===== Excerpted text
The race between Republican Mark Harris and Democrat Dan McCready for the 9th U.S. Congressional District is one to watch. Recent polls show a close, competitive race for the open seat between Harris, a pastor, and McCready, a veteran and businessman.
Jonathan Kappler, executive director of the North Carolina FreeEnterprise Foundation, said taking the district is critical for the Democratic Party to gain control of the House in November.
“It is difficult to see the Democrats retaking the House majority without winning this election,” Kappler said.
The Civitas Institute, a conservative public policy organization, released a poll Monday, Oct. 8 showing McCready leading Harris by 4 percent. The poll, conducted by SurveyUSA from Oct. 2 to Oct. 4, surveyed 556 likely voters in the 9th District. The margin of error is plus or minus 4.7 percent.
McCready received support from 45 percent of respondents, while 41 percent chose Harris. Three percent of respondents said they would vote for Jeff Scott, the Libertarian candidate. Twelve percent are undecided.
Meantime, The New York Times/Siena College poll painted a different picture of the 9th District race. In the NYT/Siena College poll, Harris leads with 47 percent over McCready who was picked by 42 percent. Eleven percent were undecided. Scott was not included in this poll.
“Dan McCready has been running a well-funded campaign to appeal to moderate Democrats and Republicans,” Civitas President Donald Bryson said. “This strategy, along with the lack of an incumbent, has made this district much more competitive than anyone anticipated in the spring.”
Although Republicans have held the district for decades, the Cook Political Report and FiveThirtyEight rate the district as a toss up. The district is an open seat after Harris defeated the incumbent, Rep. Robert Pittenger, in the May 2018 primary.
Kappler said McCready has a funding advantage over Harris after much of Harris’ fundraising was depleted battling Pittenger during the primary.
Kappler said McCready fits one of the molds the Democratic Party is pushing to help flip the House from red to blue. McCready is more business-oriented and a veteran, which may help him with the area around Fort Bragg.
The NYT/Siena College poll surveyed 502 people in the district between Oct. 1 to Oct. 5. The margin of error is plus or minus 4.9 percent.
“These results show that all of the momentum in the 9th District is all on the side of Mark Harris and the Harris campaign,” Andy Yates, general consultant and strategist for the Harris Campaign said in a news release.
The New York Times, however, cautioned from reading too much into one poll.
“Our poll is a decent result for Republicans. But remember: It’s just one poll, and we talked to only 502 people,” the Times said in its poll release. “Each candidate’s total could easily be five points different if we polled everyone in the district. And having a small sample is only one possible source of error.”
==========
What the exercise asks: Copy the passage of the 9th District race article from "Although Republicans have" to "May 2018 primary.".
===== Supplied entries
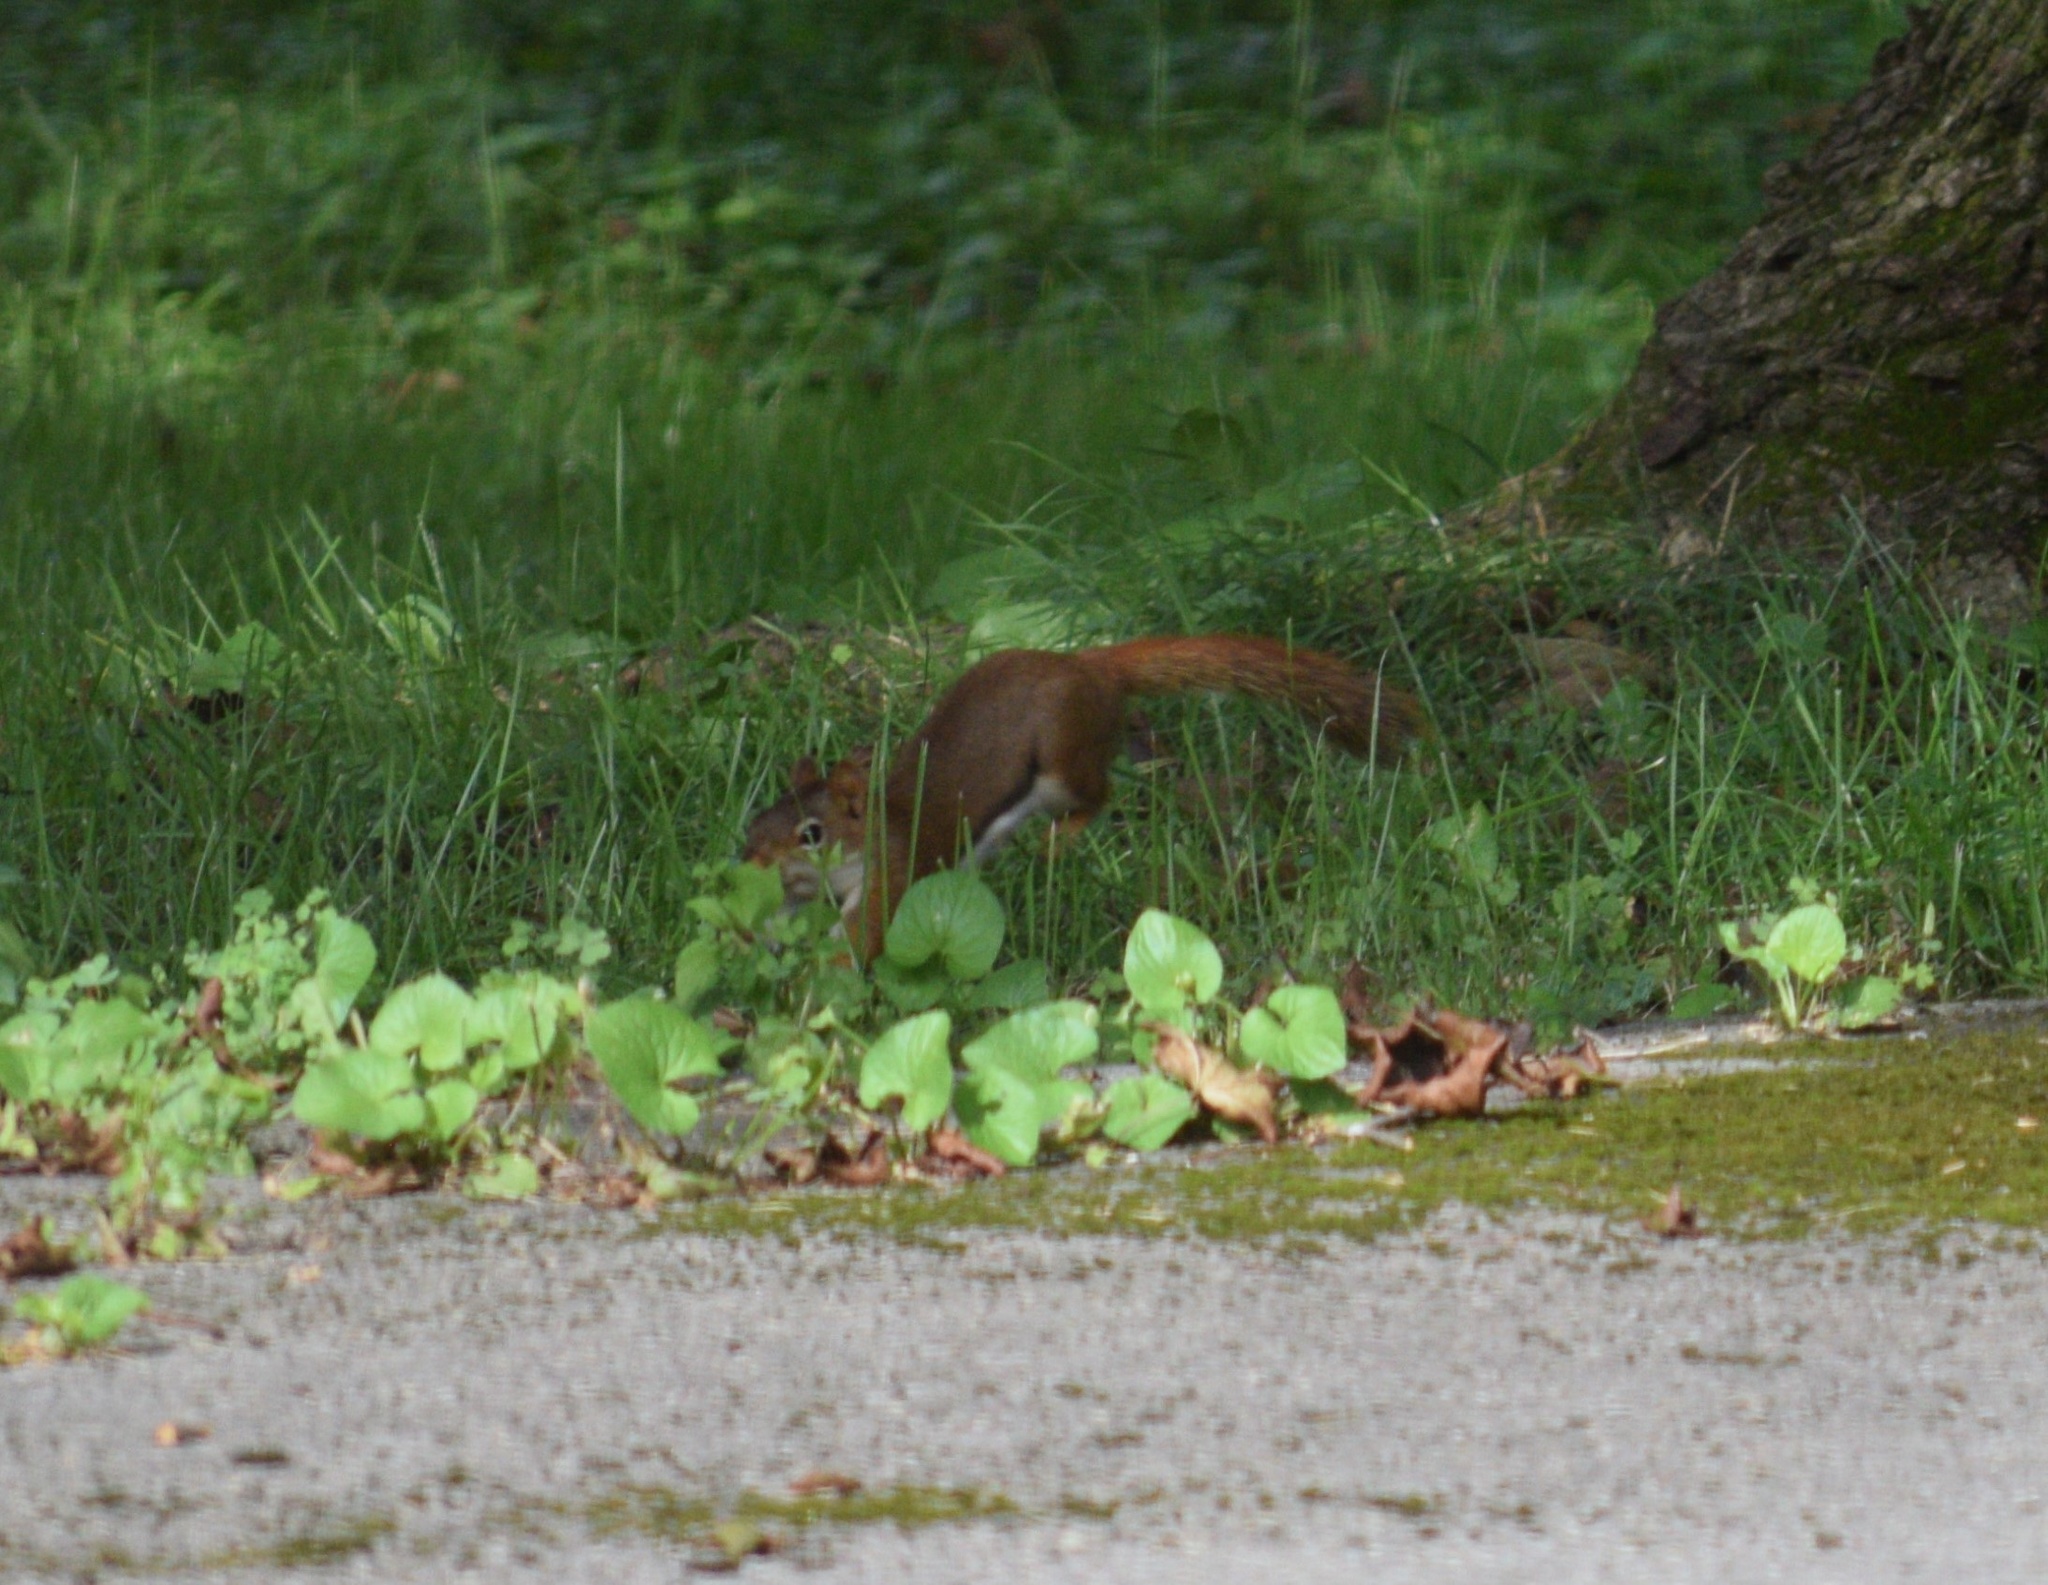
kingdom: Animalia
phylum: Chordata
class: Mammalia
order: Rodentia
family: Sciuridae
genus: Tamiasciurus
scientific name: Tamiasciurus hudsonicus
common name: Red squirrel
==========
Solution to the exercise:
Although Republicans have held the district for decades, the Cook Political Report and FiveThirtyEight rate the district as a toss up. The district is an open seat after Harris defeated the incumbent, Rep. Robert Pittenger, in the May 2018 primary.